### What needs to be done
Take the data below and write it out exactly, except for the pictures.

### Data section
◇ ◇ ◇ ◇ ◇ ◇ ◇
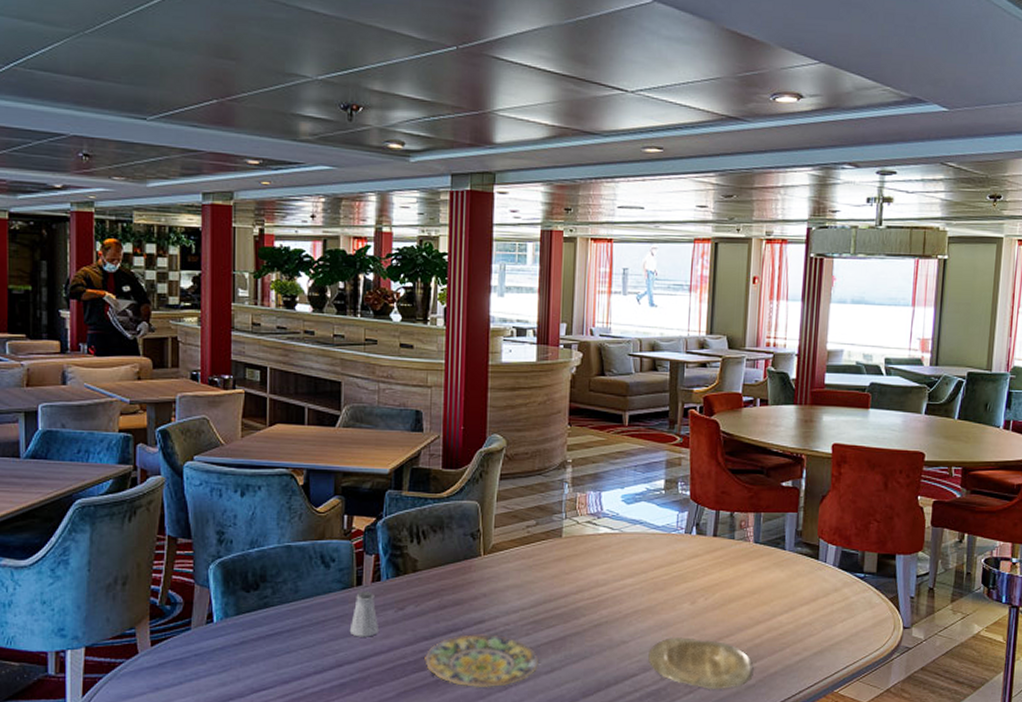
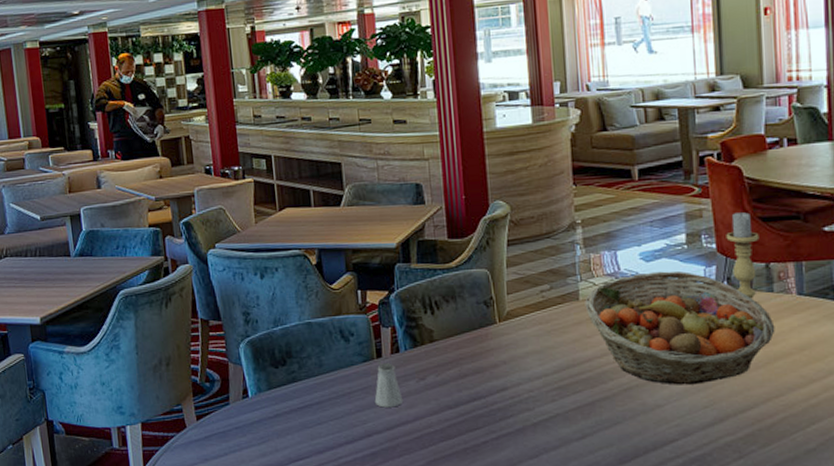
plate: present [425,634,539,687] -> none [451,401,568,455]
fruit basket: none [567,514,733,623] -> present [585,271,775,385]
plate: present [648,636,754,690] -> none [688,398,813,455]
candle holder: none [699,462,728,547] -> present [726,211,760,302]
◇ ◇ ◇ ◇ ◇ ◇ ◇
### Answer section
plate: present [425,634,539,687] -> none [451,401,568,455]
fruit basket: none [567,514,733,623] -> present [585,271,775,385]
plate: present [648,636,754,690] -> none [688,398,813,455]
candle holder: none [699,462,728,547] -> present [726,211,760,302]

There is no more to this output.